Report how many lines in the data include the string "pieces", and add nothing else.

**Supplied information**.
***

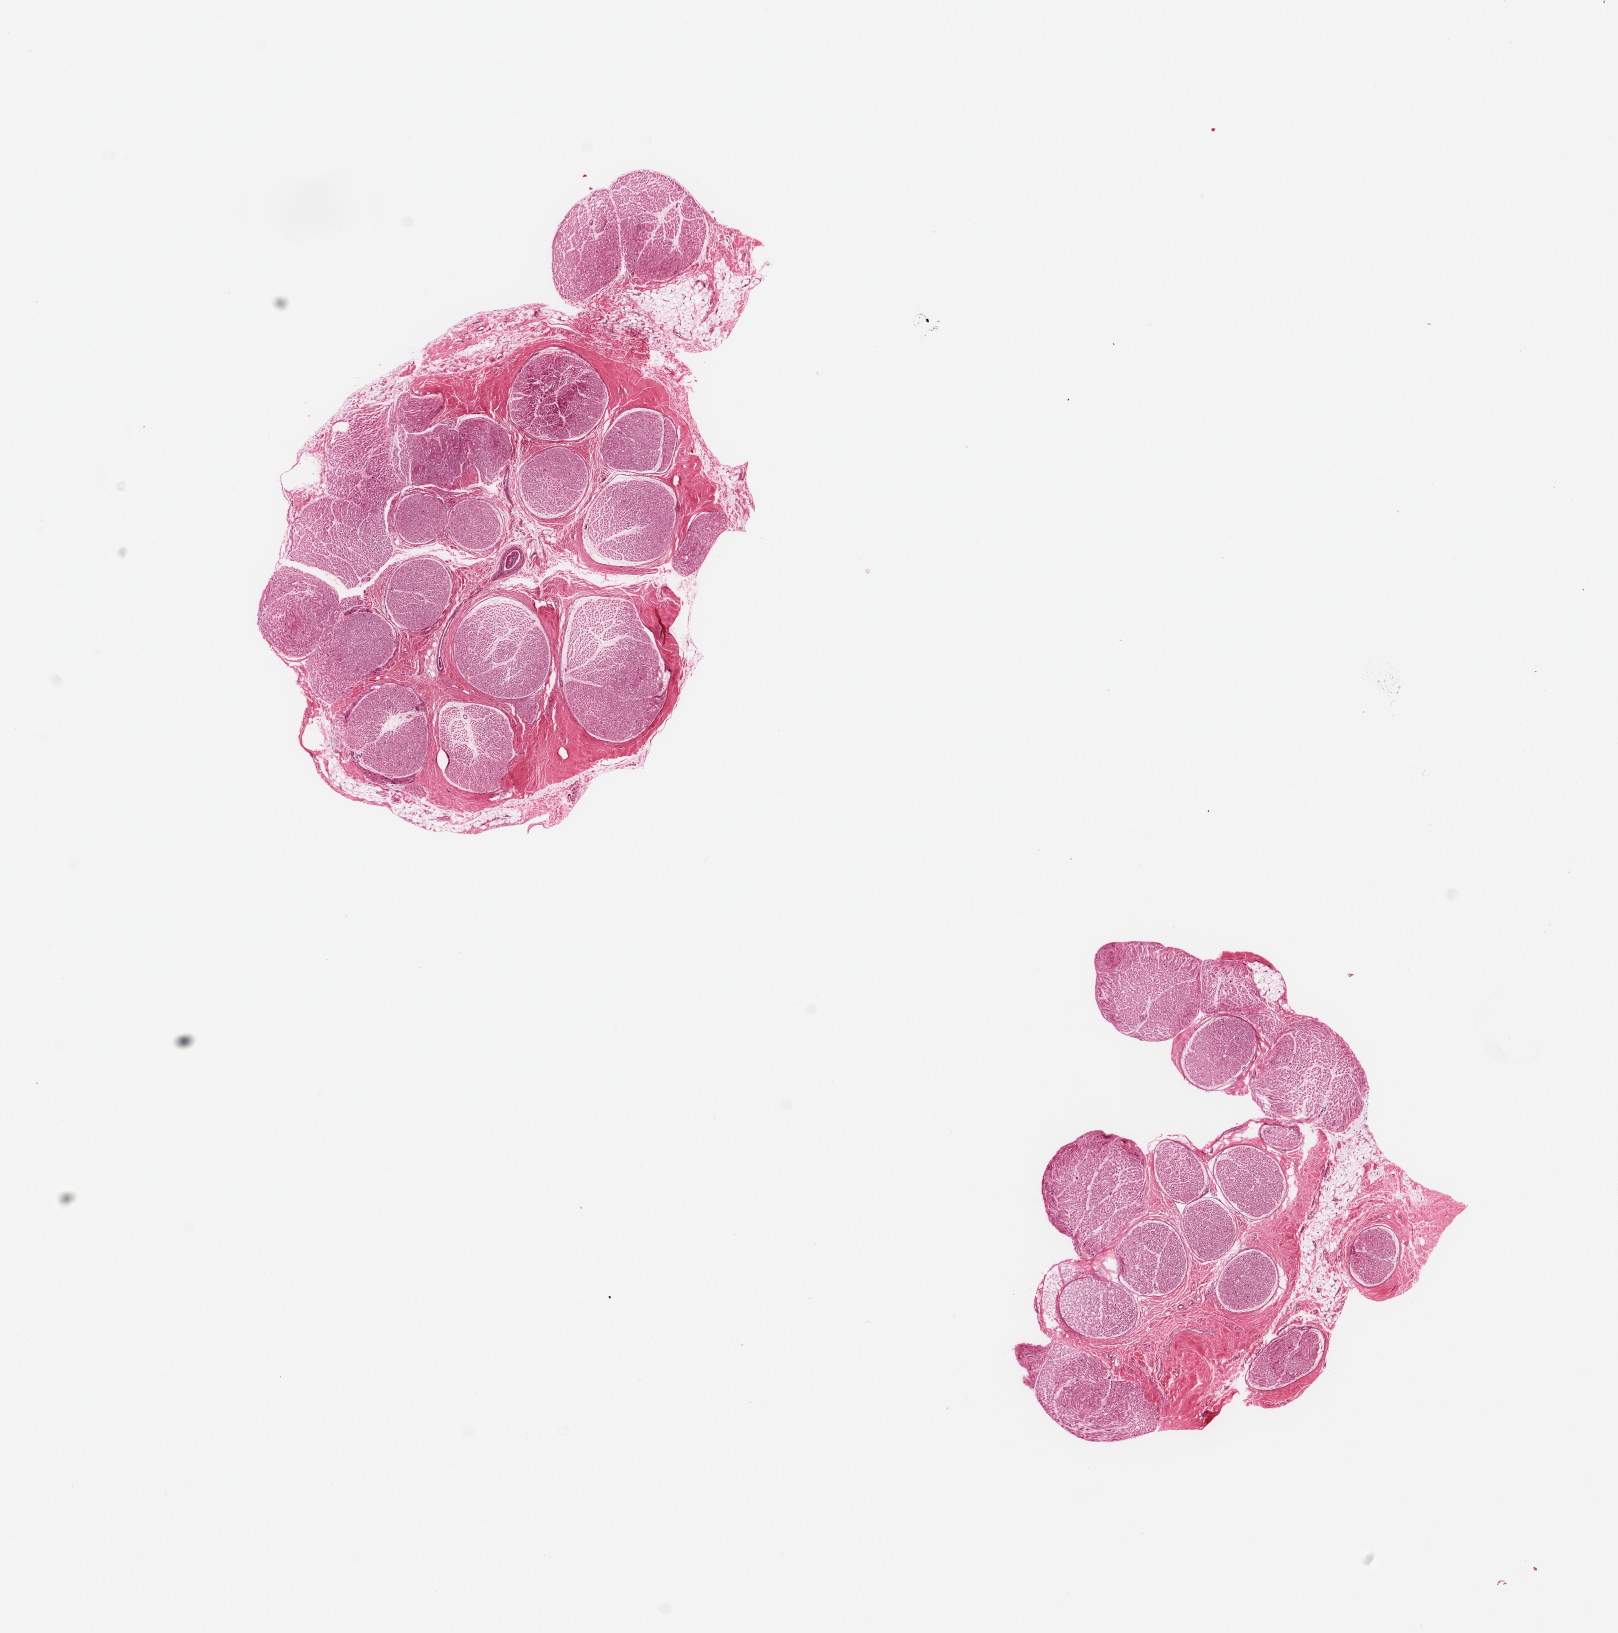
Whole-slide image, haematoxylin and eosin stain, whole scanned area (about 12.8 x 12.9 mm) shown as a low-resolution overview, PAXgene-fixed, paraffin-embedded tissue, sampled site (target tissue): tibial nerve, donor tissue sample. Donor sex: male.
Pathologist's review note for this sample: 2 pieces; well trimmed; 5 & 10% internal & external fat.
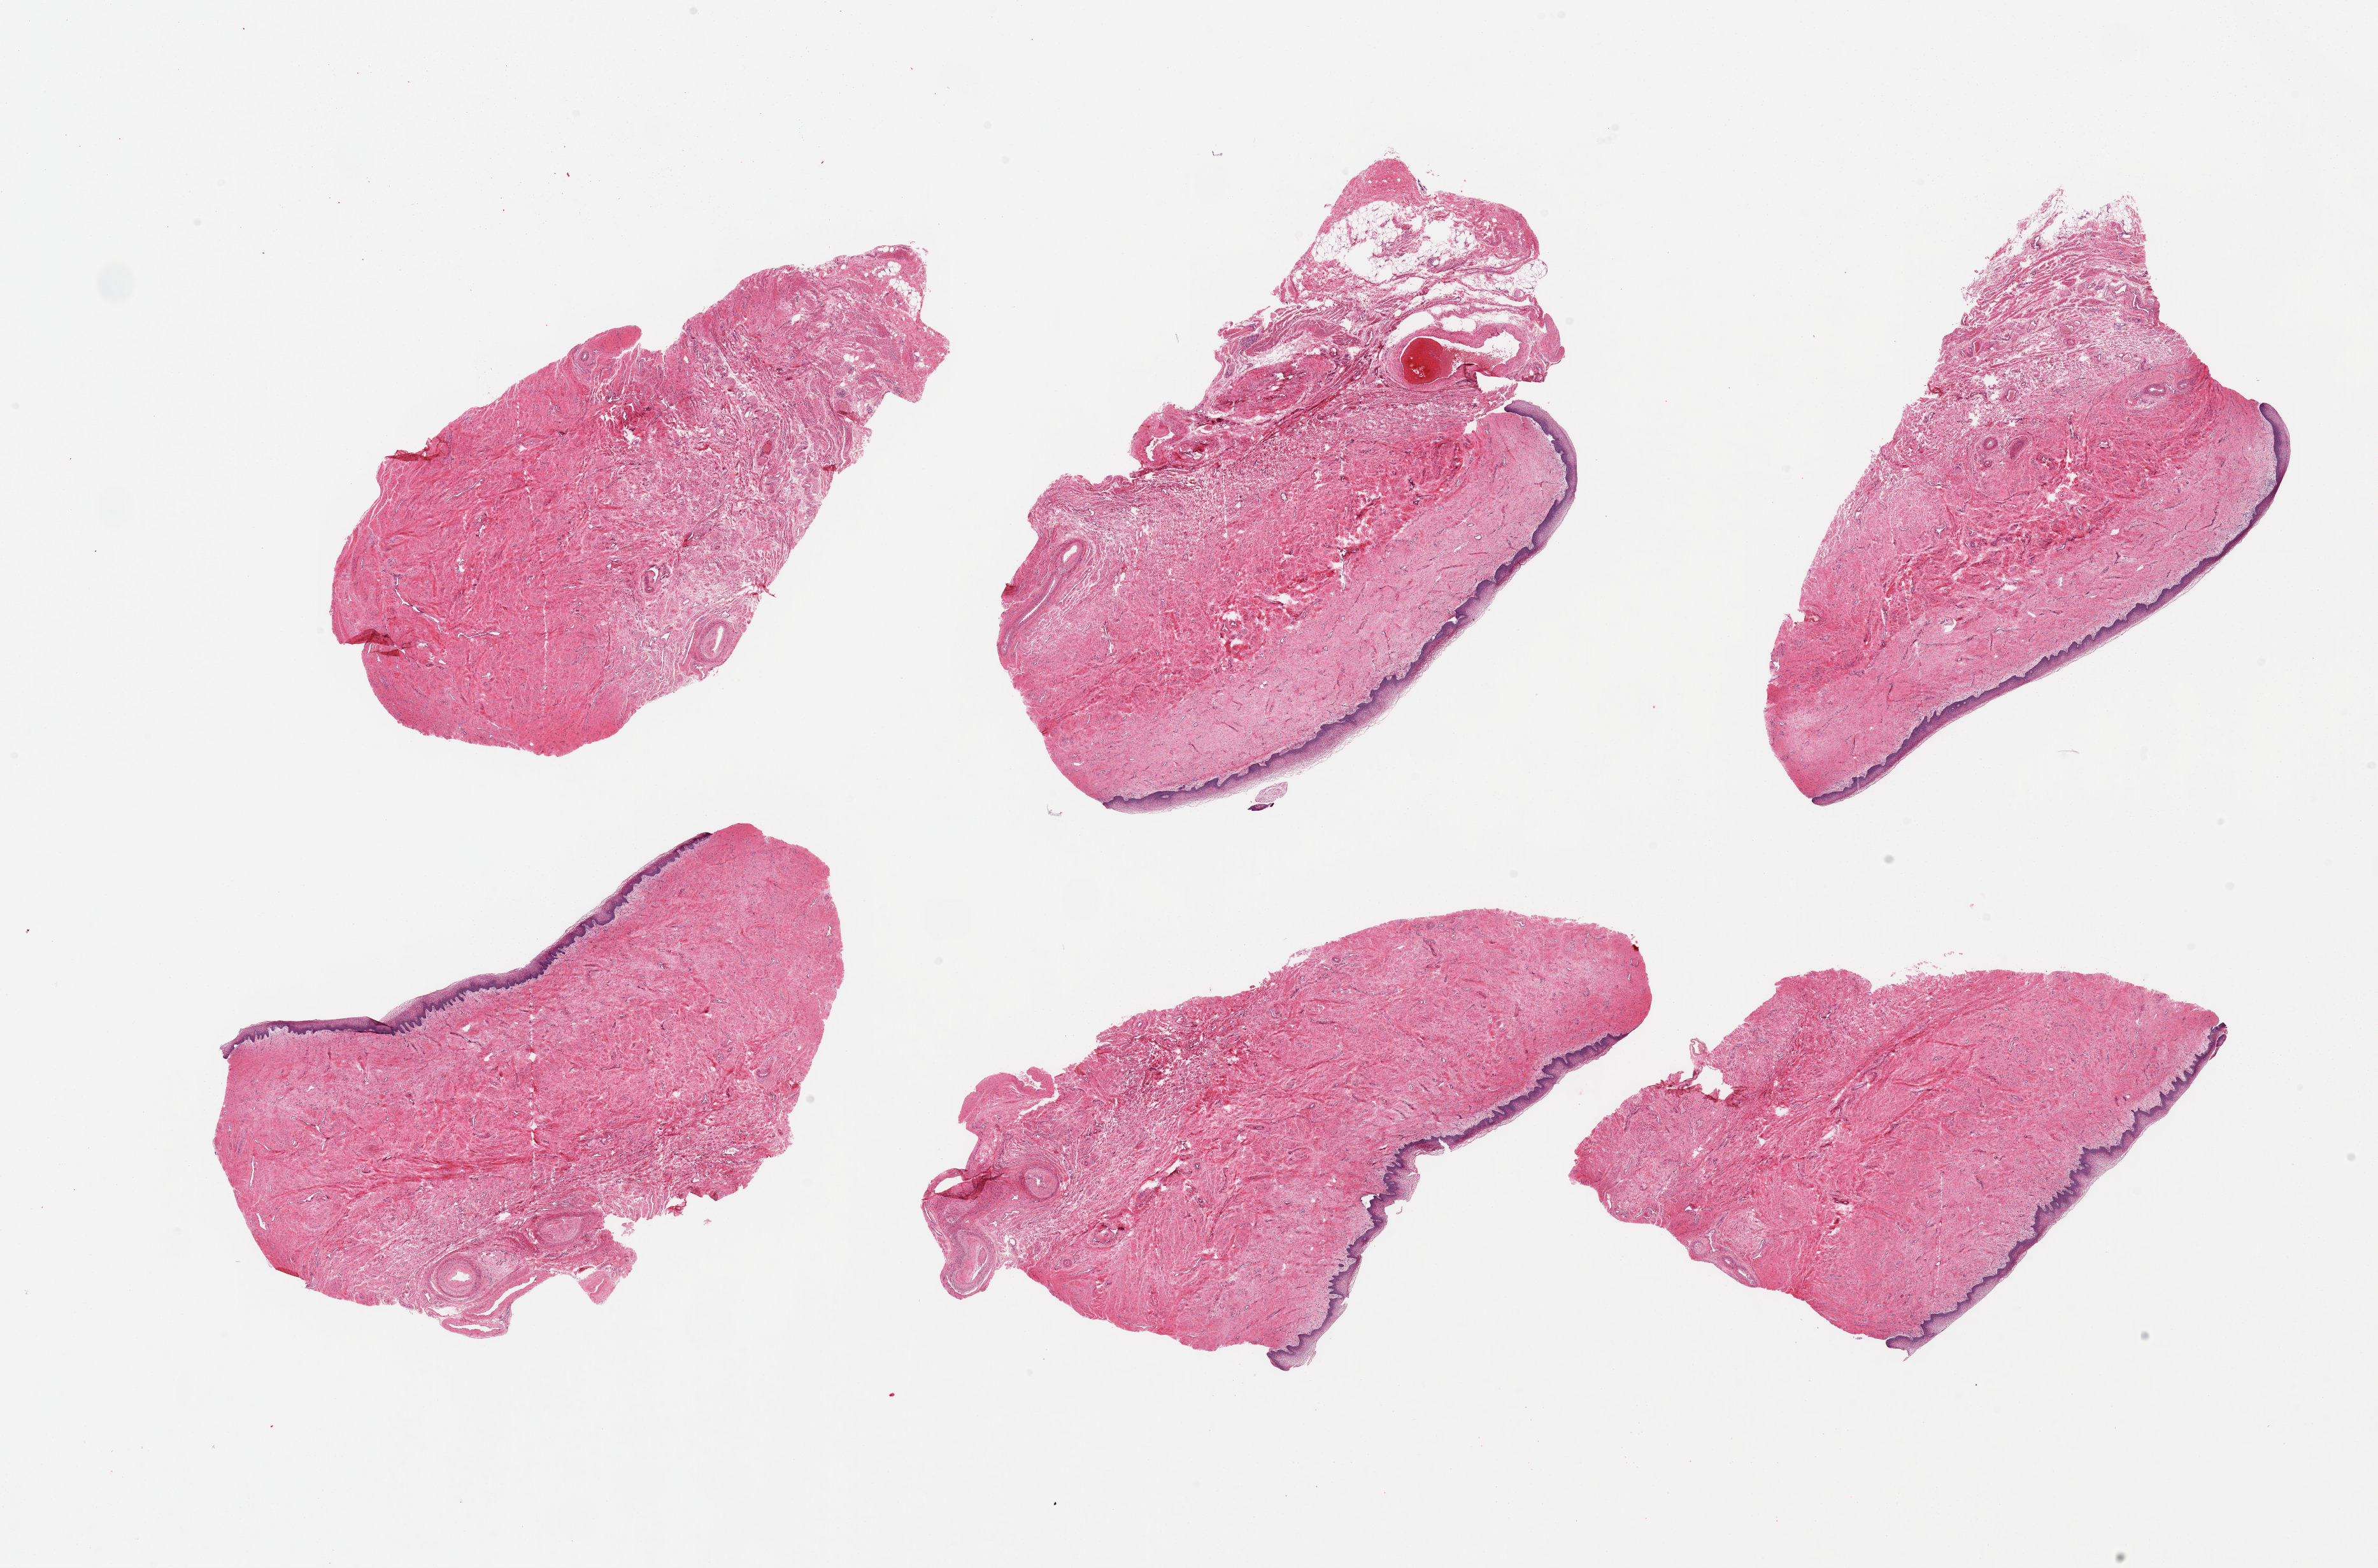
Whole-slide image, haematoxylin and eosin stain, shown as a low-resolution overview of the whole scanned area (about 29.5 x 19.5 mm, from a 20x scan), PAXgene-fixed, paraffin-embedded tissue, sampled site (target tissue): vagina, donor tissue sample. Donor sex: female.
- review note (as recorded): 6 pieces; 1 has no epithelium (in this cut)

***

**Response area**. 2